* **Working data**
————
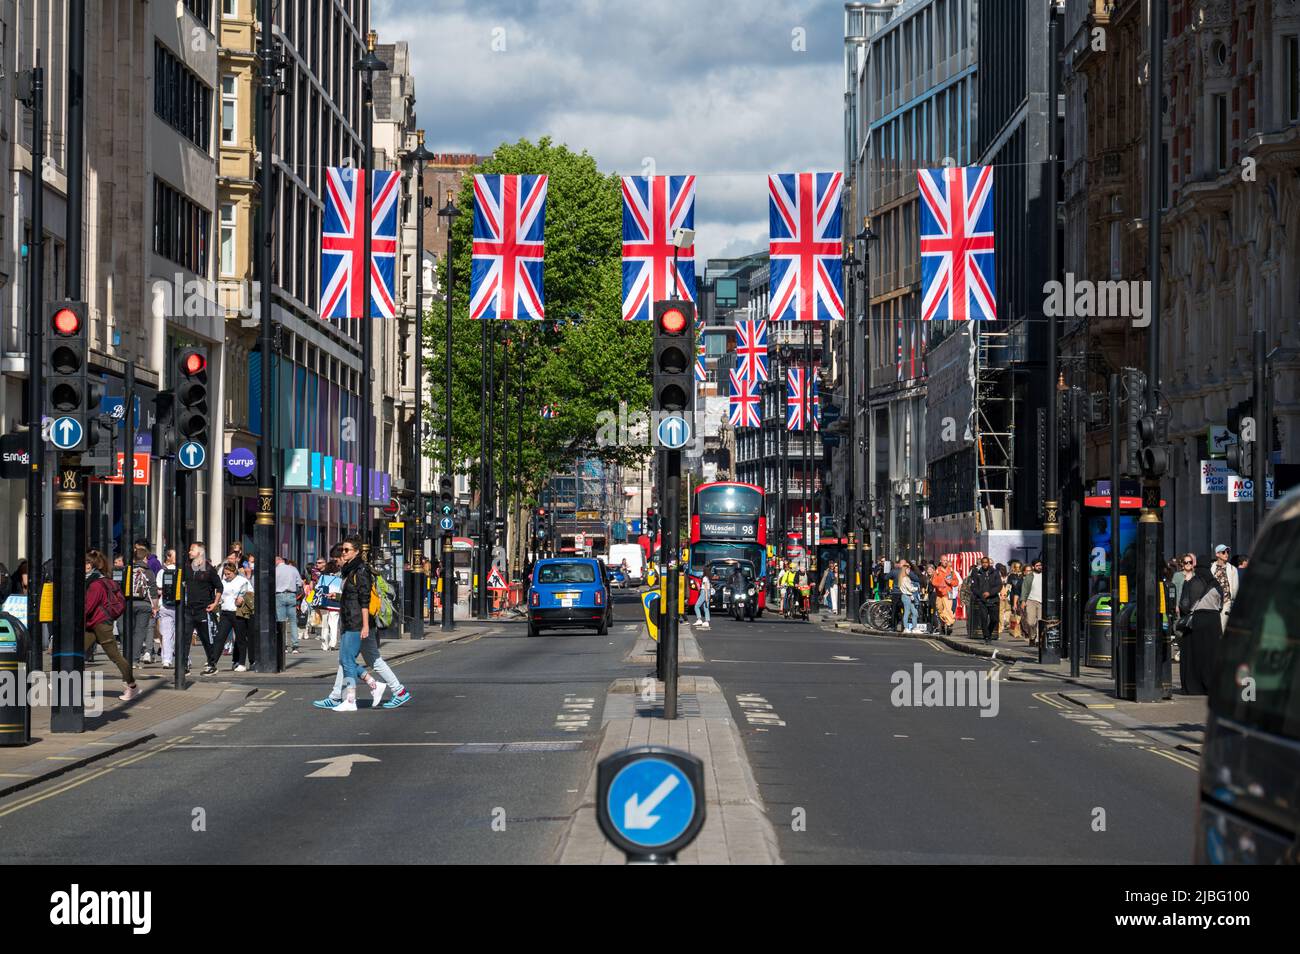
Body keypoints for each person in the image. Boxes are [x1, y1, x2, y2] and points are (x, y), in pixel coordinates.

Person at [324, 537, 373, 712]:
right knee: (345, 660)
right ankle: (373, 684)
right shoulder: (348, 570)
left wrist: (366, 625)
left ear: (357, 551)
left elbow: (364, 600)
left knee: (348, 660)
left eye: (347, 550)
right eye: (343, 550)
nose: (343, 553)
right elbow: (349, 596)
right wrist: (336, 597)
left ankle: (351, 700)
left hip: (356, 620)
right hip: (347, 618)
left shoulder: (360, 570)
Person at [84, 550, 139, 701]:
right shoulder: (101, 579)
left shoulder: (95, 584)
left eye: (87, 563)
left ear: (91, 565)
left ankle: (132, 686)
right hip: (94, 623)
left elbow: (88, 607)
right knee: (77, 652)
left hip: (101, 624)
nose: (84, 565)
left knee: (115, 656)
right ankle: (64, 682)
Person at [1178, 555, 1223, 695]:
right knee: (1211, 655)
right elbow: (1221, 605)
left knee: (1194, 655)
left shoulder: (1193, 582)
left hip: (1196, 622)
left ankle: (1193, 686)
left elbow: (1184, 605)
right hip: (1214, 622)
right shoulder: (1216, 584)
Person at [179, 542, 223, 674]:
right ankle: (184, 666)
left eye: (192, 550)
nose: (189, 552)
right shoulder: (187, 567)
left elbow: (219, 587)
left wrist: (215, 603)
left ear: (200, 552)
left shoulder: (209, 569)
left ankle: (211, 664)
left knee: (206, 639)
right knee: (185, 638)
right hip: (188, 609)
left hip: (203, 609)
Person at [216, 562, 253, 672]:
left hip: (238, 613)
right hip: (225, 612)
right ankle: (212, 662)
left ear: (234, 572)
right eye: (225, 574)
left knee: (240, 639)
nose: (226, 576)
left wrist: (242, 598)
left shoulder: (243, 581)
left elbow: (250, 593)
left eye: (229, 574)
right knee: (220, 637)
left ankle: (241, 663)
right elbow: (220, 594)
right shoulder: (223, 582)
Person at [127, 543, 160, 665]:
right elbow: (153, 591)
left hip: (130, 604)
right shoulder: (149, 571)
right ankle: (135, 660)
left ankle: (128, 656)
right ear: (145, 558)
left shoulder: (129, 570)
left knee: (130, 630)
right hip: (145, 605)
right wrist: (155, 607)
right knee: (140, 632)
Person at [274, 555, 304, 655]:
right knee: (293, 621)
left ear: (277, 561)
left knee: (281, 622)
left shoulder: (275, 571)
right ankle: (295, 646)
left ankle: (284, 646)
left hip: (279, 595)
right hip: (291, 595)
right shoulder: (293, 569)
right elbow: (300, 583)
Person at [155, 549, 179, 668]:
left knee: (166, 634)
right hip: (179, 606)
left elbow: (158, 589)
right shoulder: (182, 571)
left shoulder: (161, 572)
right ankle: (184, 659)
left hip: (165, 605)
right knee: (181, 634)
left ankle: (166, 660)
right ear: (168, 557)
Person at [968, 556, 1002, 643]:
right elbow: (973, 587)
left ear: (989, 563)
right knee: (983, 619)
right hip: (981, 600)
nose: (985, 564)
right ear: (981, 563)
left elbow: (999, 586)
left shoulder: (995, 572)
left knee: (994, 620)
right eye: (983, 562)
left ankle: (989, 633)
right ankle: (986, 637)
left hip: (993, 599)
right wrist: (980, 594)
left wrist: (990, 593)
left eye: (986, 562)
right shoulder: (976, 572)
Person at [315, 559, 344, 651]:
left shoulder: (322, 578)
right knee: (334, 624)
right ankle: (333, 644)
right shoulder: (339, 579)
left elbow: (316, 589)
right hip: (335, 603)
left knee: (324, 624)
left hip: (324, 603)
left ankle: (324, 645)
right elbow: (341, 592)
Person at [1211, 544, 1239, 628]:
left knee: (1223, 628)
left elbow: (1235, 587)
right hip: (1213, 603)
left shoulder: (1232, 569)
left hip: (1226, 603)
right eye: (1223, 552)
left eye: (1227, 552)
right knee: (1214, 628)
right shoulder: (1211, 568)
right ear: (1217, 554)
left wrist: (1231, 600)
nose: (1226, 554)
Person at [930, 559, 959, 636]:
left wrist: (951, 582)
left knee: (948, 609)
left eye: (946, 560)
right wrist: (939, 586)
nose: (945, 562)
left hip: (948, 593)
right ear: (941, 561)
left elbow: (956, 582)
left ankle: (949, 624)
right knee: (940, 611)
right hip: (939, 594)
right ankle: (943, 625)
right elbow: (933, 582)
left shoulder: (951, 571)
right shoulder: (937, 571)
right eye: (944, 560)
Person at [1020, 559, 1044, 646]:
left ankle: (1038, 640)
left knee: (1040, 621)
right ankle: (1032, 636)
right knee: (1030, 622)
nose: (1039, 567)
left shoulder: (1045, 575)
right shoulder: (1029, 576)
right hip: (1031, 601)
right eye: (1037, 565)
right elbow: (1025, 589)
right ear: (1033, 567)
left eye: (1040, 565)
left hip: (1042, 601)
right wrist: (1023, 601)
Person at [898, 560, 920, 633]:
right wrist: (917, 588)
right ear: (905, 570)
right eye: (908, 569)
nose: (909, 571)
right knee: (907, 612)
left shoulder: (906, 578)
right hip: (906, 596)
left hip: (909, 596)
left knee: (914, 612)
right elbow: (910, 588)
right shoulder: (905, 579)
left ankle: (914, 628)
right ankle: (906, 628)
————
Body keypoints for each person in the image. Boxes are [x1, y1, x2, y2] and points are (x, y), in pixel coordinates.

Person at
————
Would you please copy exactly the part of the entries above that begins at the line containing "right ear: (941, 561)" and ends at the line containing "right ankle: (906, 628)", both lines included?

* **Task response**
right ear: (941, 561)
left elbow: (956, 582)
left ankle: (949, 624)
right knee: (940, 611)
right hip: (939, 594)
right ankle: (943, 625)
right elbow: (933, 582)
left shoulder: (951, 571)
right shoulder: (937, 571)
right eye: (944, 560)
Person at [1020, 559, 1044, 646]:
left ankle: (1038, 640)
left knee: (1040, 621)
right ankle: (1032, 636)
right knee: (1030, 622)
nose: (1039, 567)
left shoulder: (1045, 575)
right shoulder: (1029, 576)
right hip: (1031, 601)
right eye: (1037, 565)
right elbow: (1025, 589)
right ear: (1033, 567)
left eye: (1040, 565)
left hip: (1042, 601)
right wrist: (1023, 601)
Person at [898, 560, 920, 633]:
right wrist: (917, 588)
right ear: (905, 570)
right eye: (908, 569)
nose: (909, 571)
right knee: (907, 612)
left shoulder: (906, 578)
right hip: (906, 596)
left hip: (909, 596)
left knee: (914, 612)
right elbow: (910, 588)
right shoulder: (905, 579)
left ankle: (914, 628)
right ankle: (906, 628)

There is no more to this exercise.